AIM OF THE EXERCISE:
Count the lines in the items below that contain the exact string "exactly". Reply with that number alone.

THE DATA:
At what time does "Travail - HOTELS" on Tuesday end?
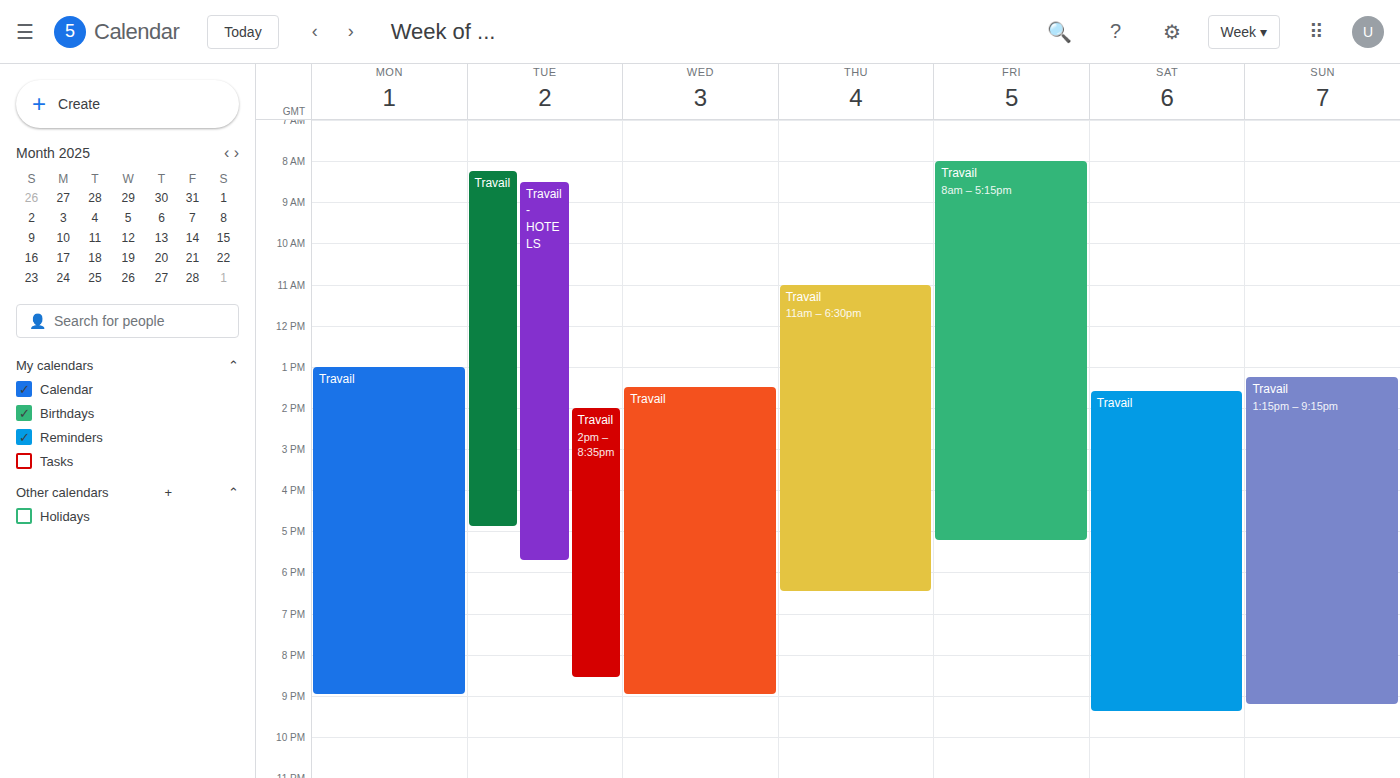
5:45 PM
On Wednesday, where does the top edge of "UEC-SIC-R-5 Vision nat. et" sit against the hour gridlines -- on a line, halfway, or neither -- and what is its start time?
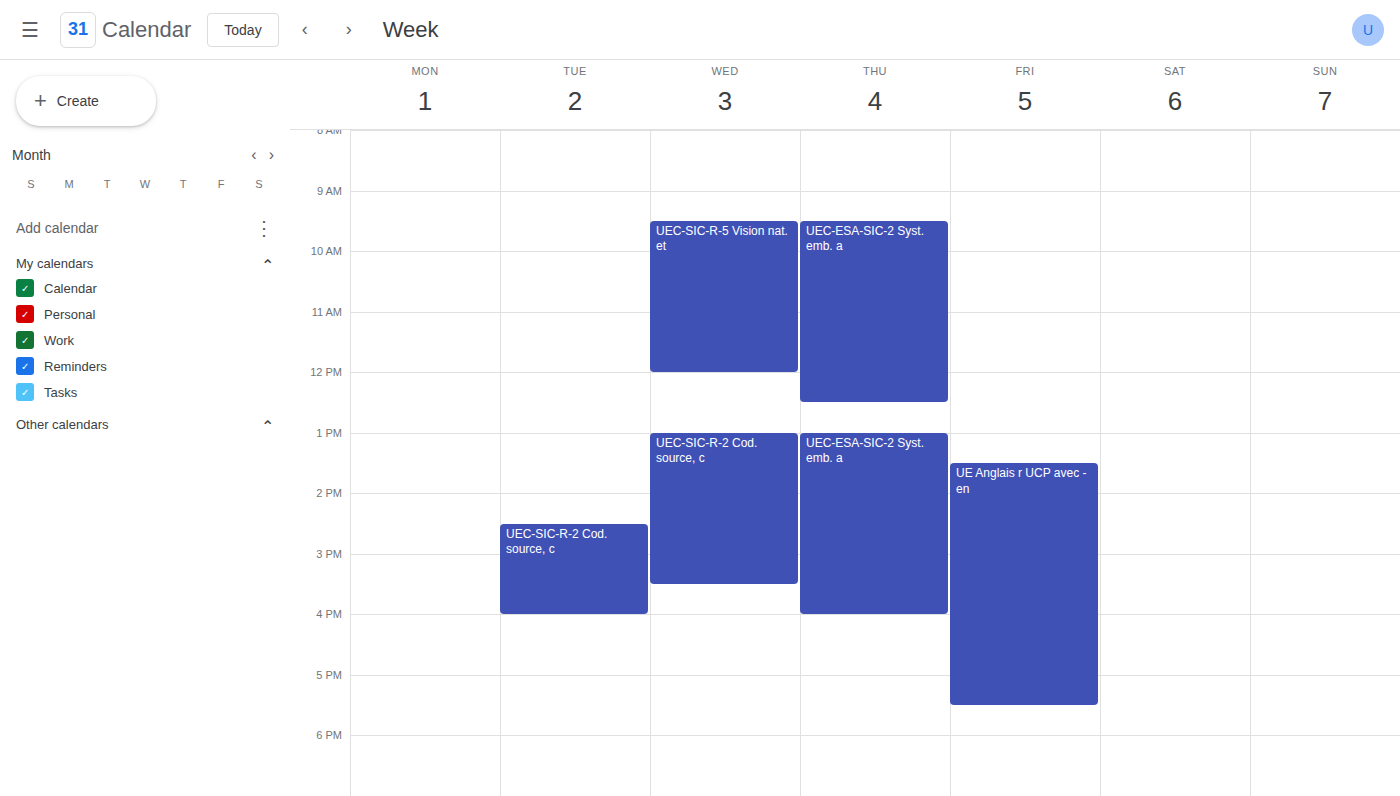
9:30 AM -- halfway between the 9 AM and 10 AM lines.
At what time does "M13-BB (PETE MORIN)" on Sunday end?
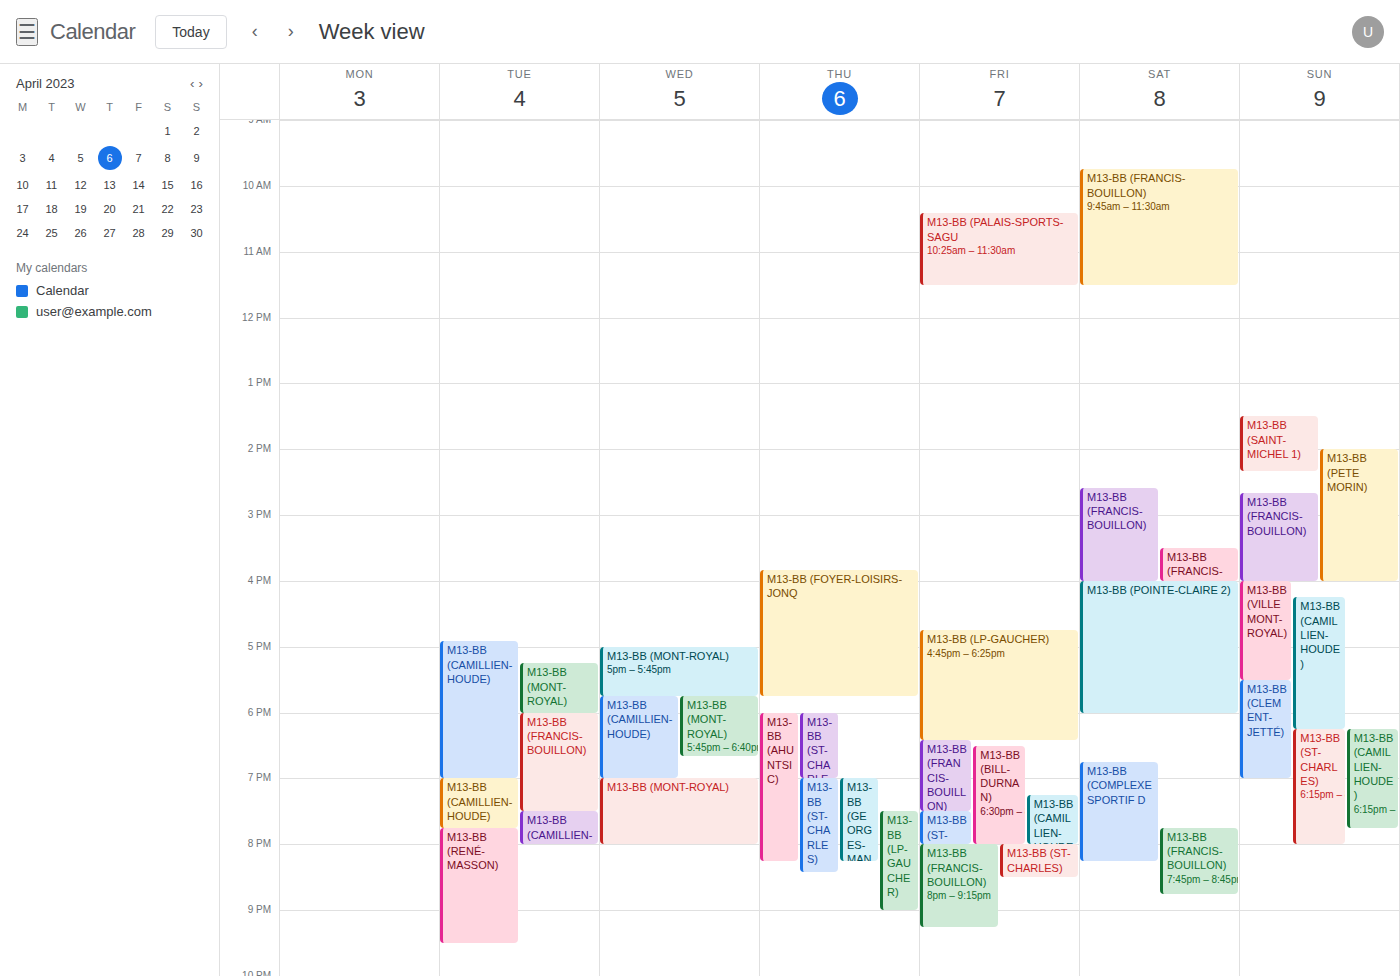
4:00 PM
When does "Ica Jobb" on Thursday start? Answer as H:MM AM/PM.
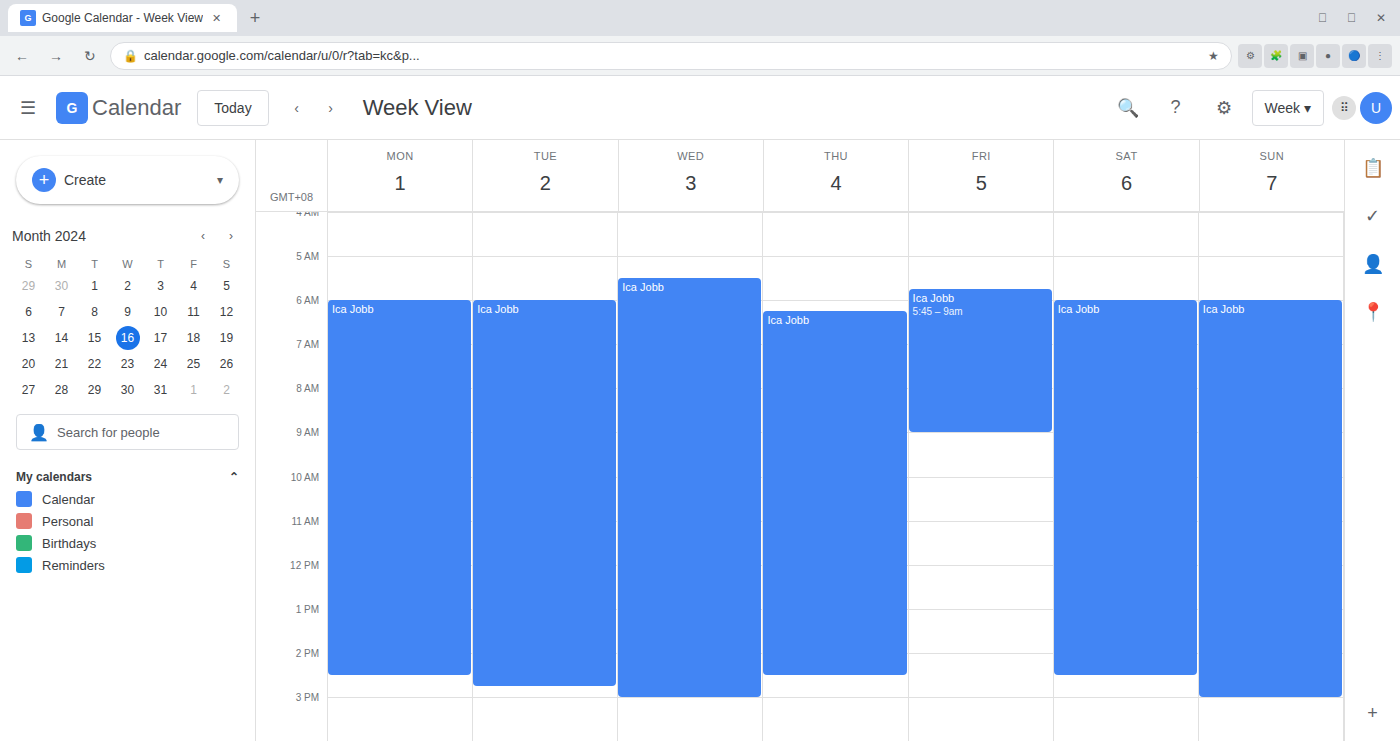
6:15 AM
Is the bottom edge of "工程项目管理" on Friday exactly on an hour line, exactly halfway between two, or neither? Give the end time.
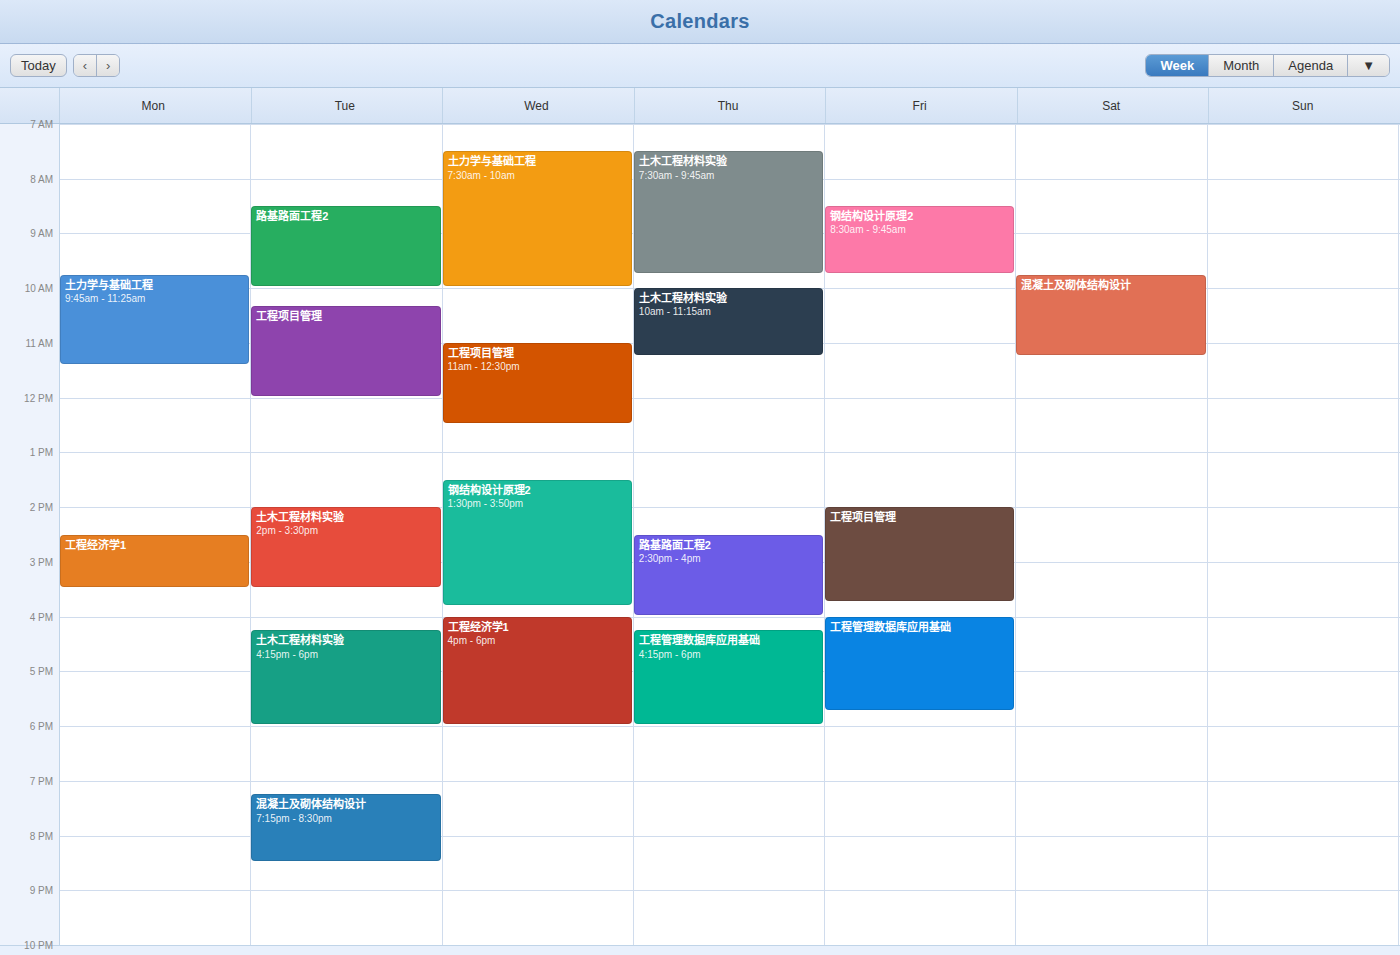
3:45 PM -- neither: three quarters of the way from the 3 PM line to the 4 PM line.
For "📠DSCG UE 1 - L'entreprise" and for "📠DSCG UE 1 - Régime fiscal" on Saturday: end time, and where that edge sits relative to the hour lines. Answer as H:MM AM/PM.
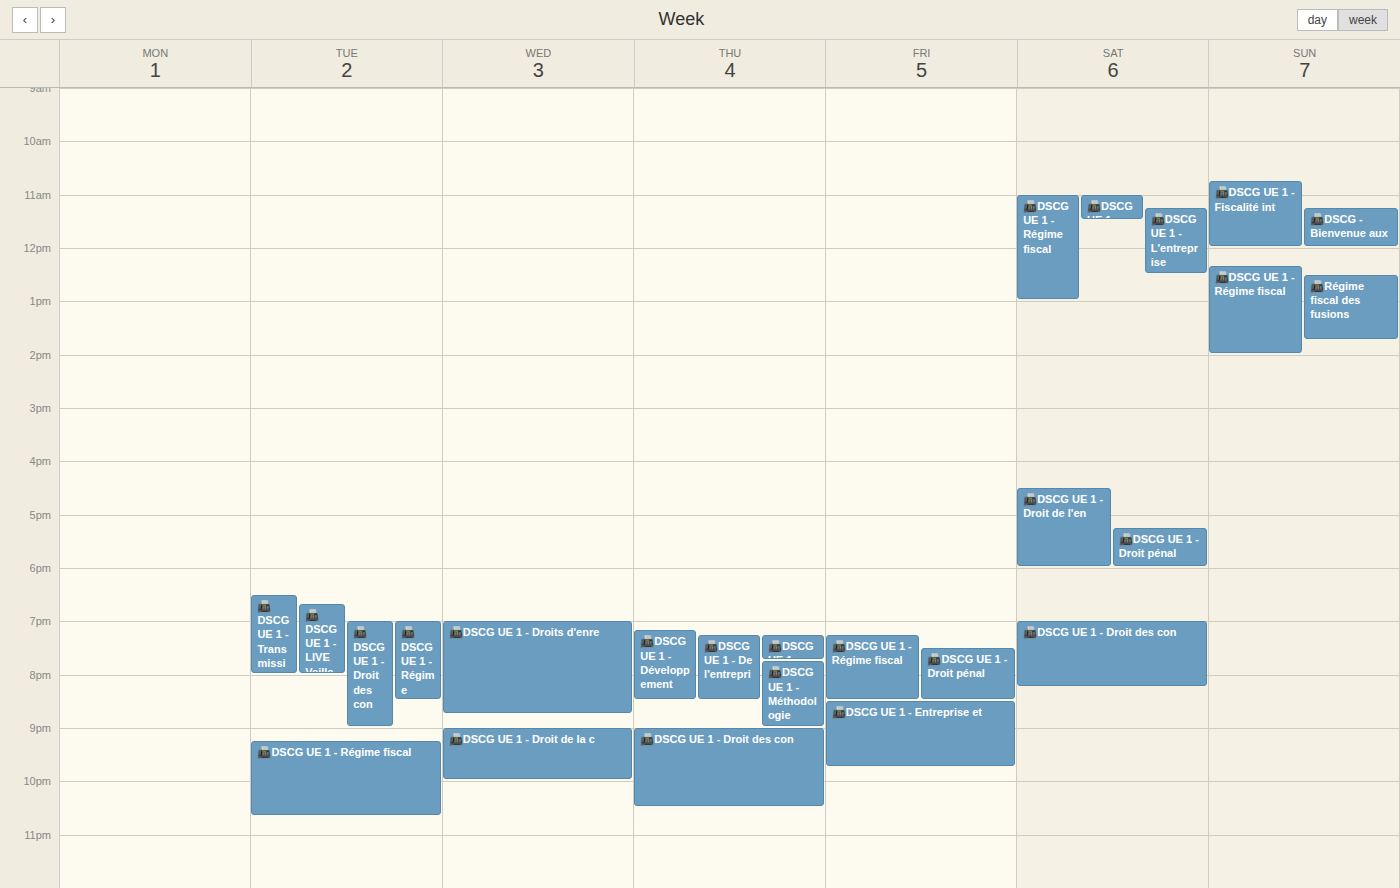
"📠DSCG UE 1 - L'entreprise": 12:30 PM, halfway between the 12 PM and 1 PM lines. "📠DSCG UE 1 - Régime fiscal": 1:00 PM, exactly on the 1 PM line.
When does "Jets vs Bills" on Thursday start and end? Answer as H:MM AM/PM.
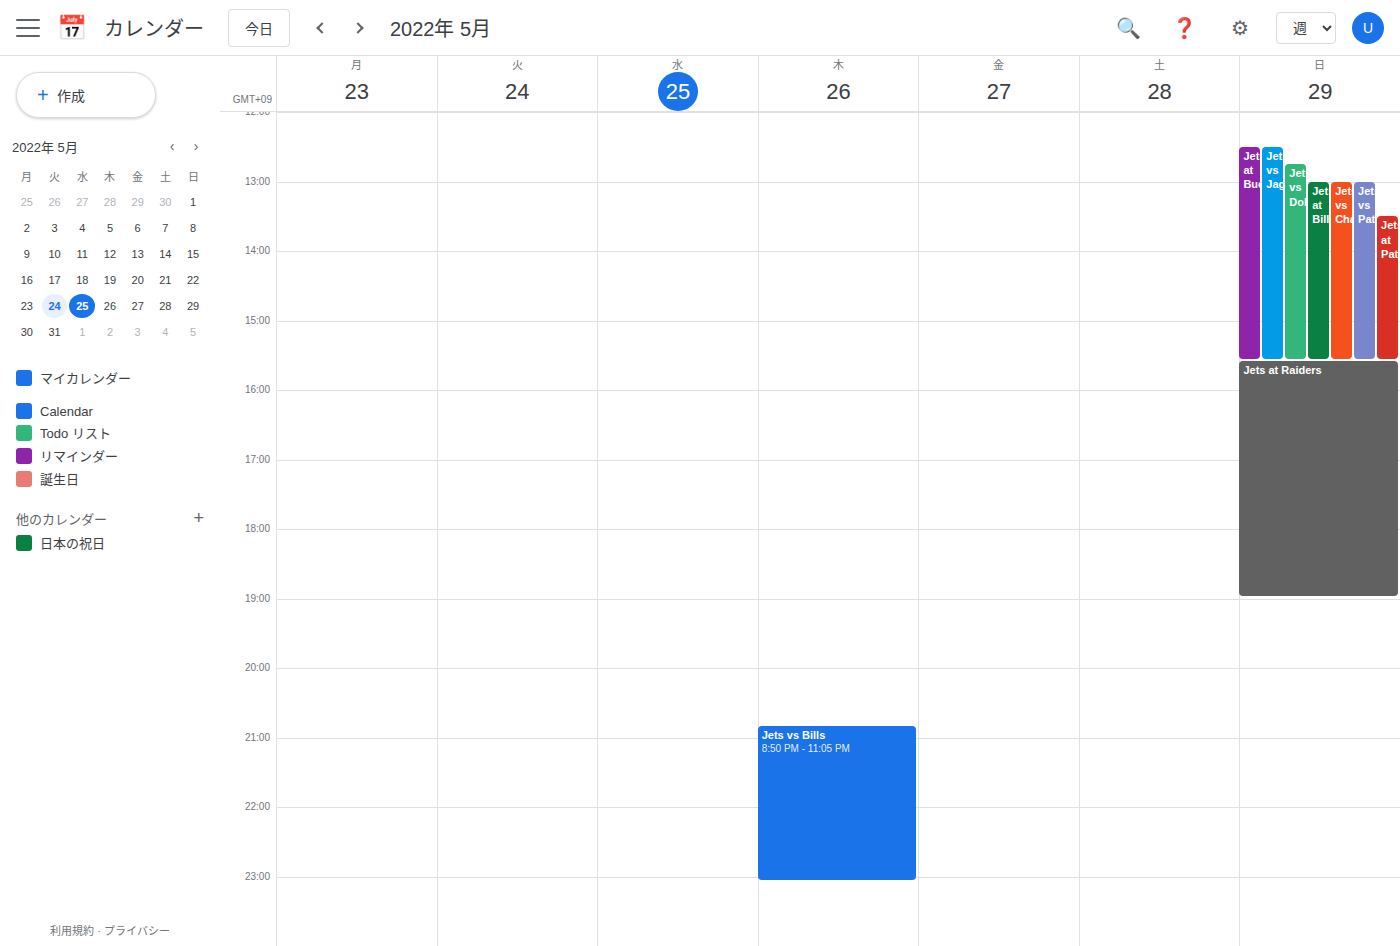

RESULT:
2